Bei Goodbye litt ich wieder – ich wusste ja, dies war nicht der Abschied, es würde einiges an Zugaben geben. Also versuchte ich, den Schmerz in meinen Füßen irgendwie wegzuverrenken, und es gelang. Zehengymnastik im geschlossenen Schuh sozusagen, bis zur Zugabe: Martin Gore sang Somebody, ach, auch das immer wieder herzzerreißend schön. Denn wem singt er nicht aus der Seele:
“I want somebody to share Share the rest of my life Share my innermost thoughts Know my intimate details Someone who’ll stand by my side And give me support.”
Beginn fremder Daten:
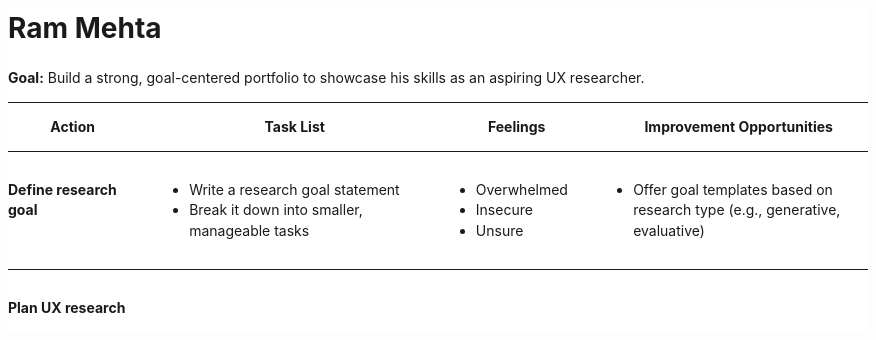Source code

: 

# Ram Mehta

**Goal:** Build a strong, goal-centered portfolio to showcase his skills as an aspiring UX researcher.

---

<div style="display: flex; gap: 2rem; font-weight: bold;">

<div style="flex: 1; text-align: center;">Action</div>
<div style="flex: 2; text-align: center;">Task List</div>
<div style="flex: 1; text-align: center;">Feelings</div>
<div style="flex: 2; text-align: center;">Improvement Opportunities</div>

</div>

---

<div style="display: flex; gap: 2rem;">

<div style="flex: 1;">

**Define research goal**

</div>

<div style="flex: 2;">

- Write a research goal statement  
- Break it down into smaller, manageable tasks

</div>

<div style="flex: 1;">

- Overwhelmed  
- Insecure  
- Unsure

</div>

<div style="flex: 2;">

- Offer goal templates based on research type (e.g., generative, evaluative)

</div>

</div>

---

<div style="display: flex; gap: 2rem;">

<div style="flex: 1;">

**Plan UX research**

</div>

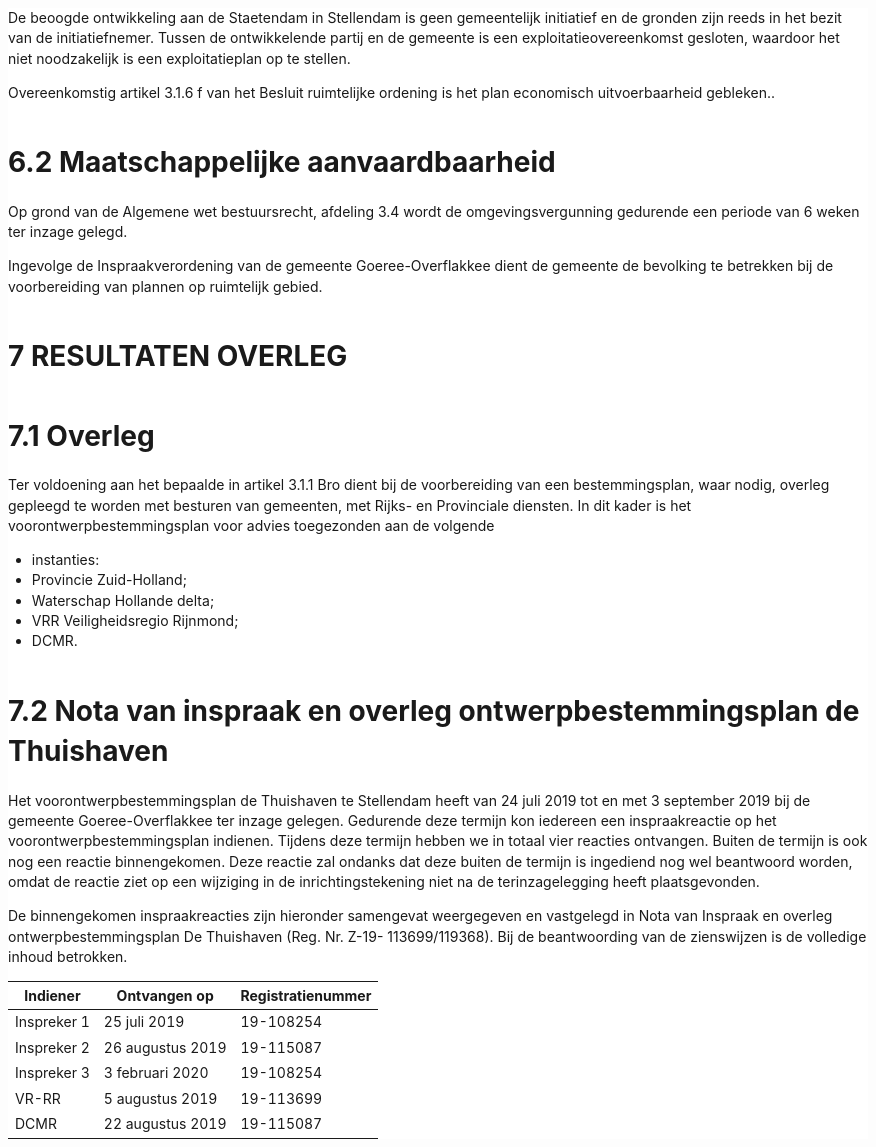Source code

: De beoogde ontwikkeling aan de Staetendam in Stellendam is geen gemeentelijk initiatief en de gronden zijn reeds in het bezit van de initiatiefnemer. Tussen de ontwikkelende partij en de gemeente is een exploitatieovereenkomst gesloten, waardoor het niet noodzakelijk is een exploitatieplan op te stellen.

Overeenkomstig artikel 3.1.6 f van het Besluit ruimtelijke ordening is het plan economisch uitvoerbaarheid gebleken..

# **6.2 Maatschappelijke aanvaardbaarheid**

Op grond van de Algemene wet bestuursrecht, afdeling 3.4 wordt de omgevingsvergunning gedurende een periode van 6 weken ter inzage gelegd.

Ingevolge de Inspraakverordening van de gemeente Goeree-Overflakkee dient de gemeente de bevolking te betrekken bij de voorbereiding van plannen op ruimtelijk gebied.

# **7 RESULTATEN OVERLEG**

# **7.1 Overleg**

Ter voldoening aan het bepaalde in artikel 3.1.1 Bro dient bij de voorbereiding van een bestemmingsplan, waar nodig, overleg gepleegd te worden met besturen van gemeenten, met Rijks- en Provinciale diensten. In dit kader is het voorontwerpbestemmingsplan voor advies toegezonden aan de volgende

- instanties:
- Provincie Zuid-Holland;
- Waterschap Hollande delta;
- VRR Veiligheidsregio Rijnmond;
- DCMR.

# **7.2 Nota van inspraak en overleg ontwerpbestemmingsplan de Thuishaven**

Het voorontwerpbestemmingsplan de Thuishaven te Stellendam heeft van 24 juli 2019 tot en met 3 september 2019 bij de gemeente Goeree-Overflakkee ter inzage gelegen. Gedurende deze termijn kon iedereen een inspraakreactie op het voorontwerpbestemmingsplan indienen. Tijdens deze termijn hebben we in totaal vier reacties ontvangen. Buiten de termijn is ook nog een reactie binnengekomen. Deze reactie zal ondanks dat deze buiten de termijn is ingediend nog wel beantwoord worden, omdat de reactie ziet op een wijziging in de inrichtingstekening niet na de terinzagelegging heeft plaatsgevonden.

De binnengekomen inspraakreacties zijn hieronder samengevat weergegeven en vastgelegd in Nota van Inspraak en overleg ontwerpbestemmingsplan De Thuishaven (Reg. Nr. Z-19- 113699/119368). Bij de beantwoording van de zienswijzen is de volledige inhoud betrokken.

| Indiener    | Ontvangen op     | Registratienummer |
|-------------|------------------|-------------------|
| Inspreker 1 | 25 juli 2019     | 19-108254         |
| Inspreker 2 | 26 augustus 2019 | 19-115087         |
| Inspreker 3 | 3 februari 2020  | 19-108254         |
| VR-RR       | 5 augustus 2019  | 19-113699         |
| DCMR        | 22 augustus 2019 | 19-115087         |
Jetzt Halo – einer meiner Lieblingssongs, und eines der Stücke, bei dem die Augen am Monitor kleben blieben, denn die Hintergrundsequenz war extrem magnetisch. Danach kam, was kommen musste, Just Can’t Get Enough, sie wollen es ja immer alle hören. Für mich ist das Lied ein notwendiges Übel, ich konnte es noch nie leiden. Ganz anders I Feel You, ich erinnere mich, als das Video Anfang der Neunziger erschien – unglaublich gut. Depeche Mode, Songs of Faith and Devotion – ein Meilenstein. Und nun endete der Abend, er endete mit Gänsehaut pur (diese Redewendung passt nur, und zwar ausdrücklich nur in diesem Kontext!): Never Let Me Down Again. Magie, die mich von allen Schmerzen erlöste und mich selig schnellen Schrittes zum Auto entschweben ließ. Front of Stage war richtig, sagt mir heute die Erinnerung. Ich würde es vielleicht wieder tun. Und trage bis dahin Depeche Mode wie seit Jahrzehnten busennah in meinem Herzen.